Le tableau électoral pour le second semestre est moins sûr, mais pas moins dangereux. L'élection présidentielle au Venezuela est déjà violente et peu glorieuse, même si sa date n'a pas encore été fixée. On ne sait pas non plus si le Royaume-Uni, le Canada ou Israël organiseront des élections en 2024 ; si c'est le cas, ces scrutins promettent d'être conflictuels au niveau national et suivis de près au niveau mondial.
À l'automne, deux grands pays où les élections précédentes ont été marquées par des attaques contre le siège du gouvernement se rendront aux urnes. Le Brésil organise deux tours d'élections municipales au niveau national en octobre, les premières depuis que les partisans du président Jair Bolsonaro ont cherché à renverser sa défaite de 2022.
En novembre, je rentrerai aux États-Unis. Notre élection pourrait être la plus périlleuse de 2024. L'ancien président Donald Trump continue de prétendre à tort avoir remporté l'élection de 2020 et se vante de son insurrection de 2021 visant à empêcher la certification de la victoire de Joe Biden. Néanmoins, il est en tête des sondages, utilise une rhétorique violente et sectaire, et s'engage publiquement à arrêter les journalistes, à poursuivre les opposant.e.s et à instaurer une "dictature" s'il retrouve la présidence la plus puissante du monde.
La perspective d'un dictateur à la tête de ce que l'on appelait autrefois le "monde libre" pourrait permettre de vérifier s'il existe encore un Dieu qui, comme l'aurait fait remarquer Otto von Bismarck, "protège les idiots, les ivrognes, les enfants et les États-Unis d'Amérique".
À la fin de l'année, les Terrien.ne.s qui auront prêté attention à tout cela auront peut-être l'impression d'avoir vécu une longue élection mondiale.
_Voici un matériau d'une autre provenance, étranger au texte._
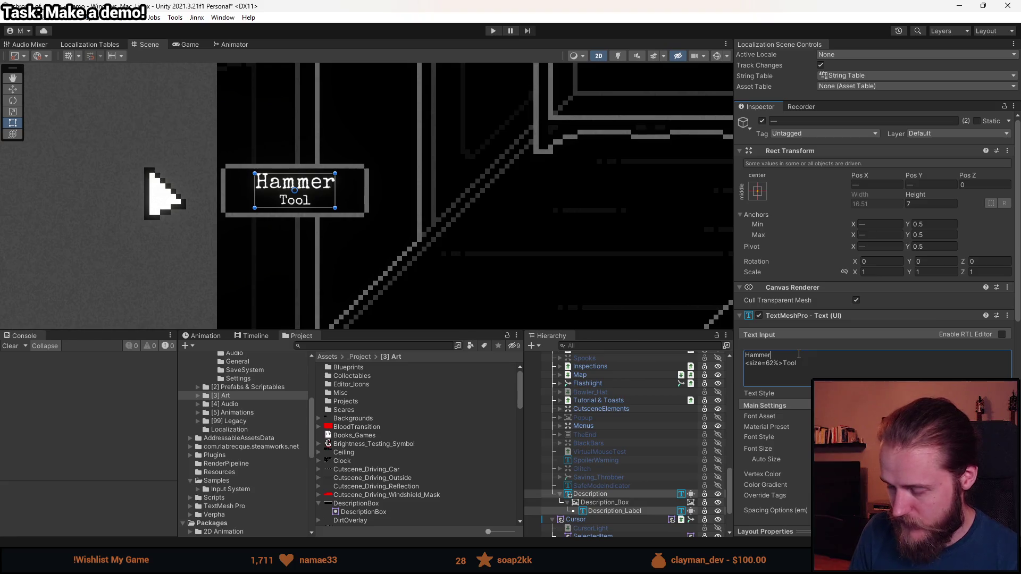
pyautogui.write('Hammer Hammer Hamm')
Après avoir vu toute la laideur de la démocratie électorale, iels commenceront peut-être à se demander s'il n'y a pas une meilleure façon de faire.
Si c'est le cas, iels pourraient s'intéresser au mouvement mondial croissant visant à créer des assemblées dirigeantes composées de personnes ordinaires, choisies par tirage au sort, en lieu et place des organes d'élus.
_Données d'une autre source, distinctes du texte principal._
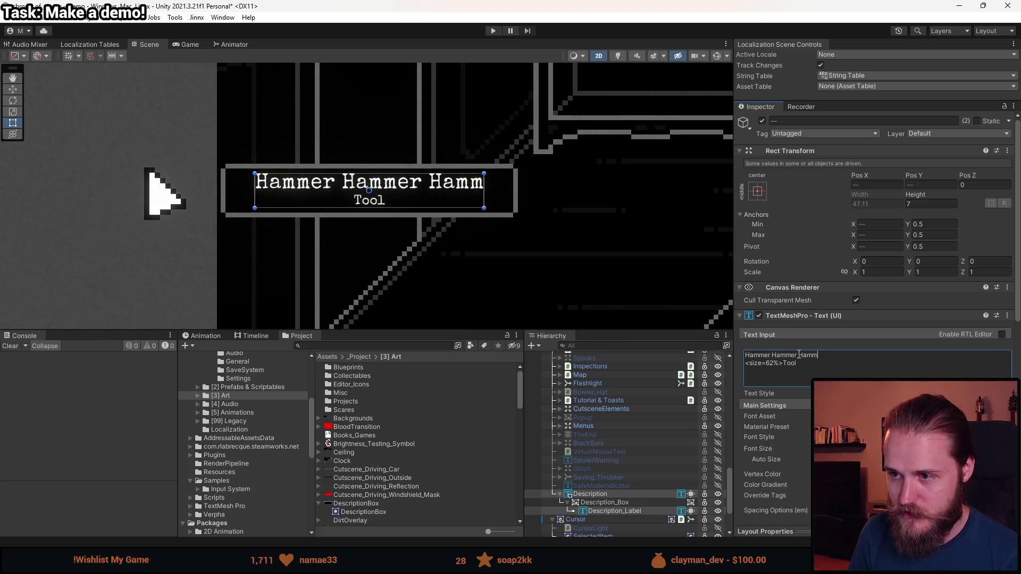
pyautogui.write('er')
pyautogui.scroll(-3, 557, 306)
Iels pourraient également commencer à repenser l'État-nation lui-même. La plupart des habitant.e.s de cette planète désapprouvent leurs représentant.e.s politiques, leurs institutions et leurs gouvernements nationaux. À notre époque, les États-nations semblent à la fois trop petits pour relever les défis planétaires tels que le changement climatique, les pandémies et les guerres, et trop grands et trop éloignés pour répondre aux besoins des communautés locales.
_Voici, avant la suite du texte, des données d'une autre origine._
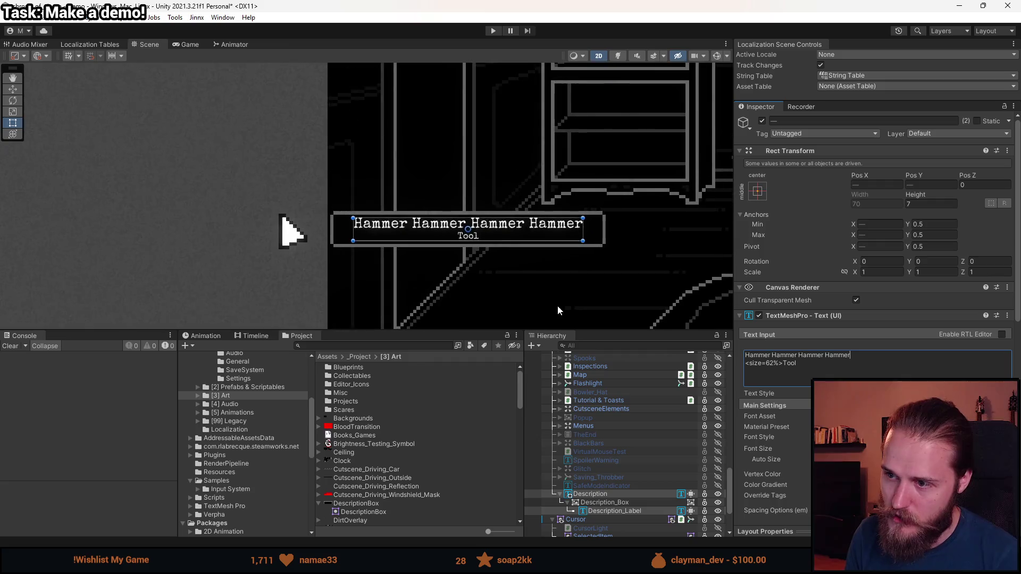
pyautogui.scroll(-2, 573, 256)
pyautogui.scroll(5, 403, 262)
Si l'objectif de la démocratie est de résoudre nos problèmes, alors les élections nationales - les différents types d'élections prévues dans le calendrier de 2024 - pourraient sembler hors de propos. Et 2024 pourrait servir de point de départ à une recherche mondiale de nouveaux outils de prise de décision démocratique qui nous donnent plus de pouvoir pour gouverner nos communautés locales et notre monde.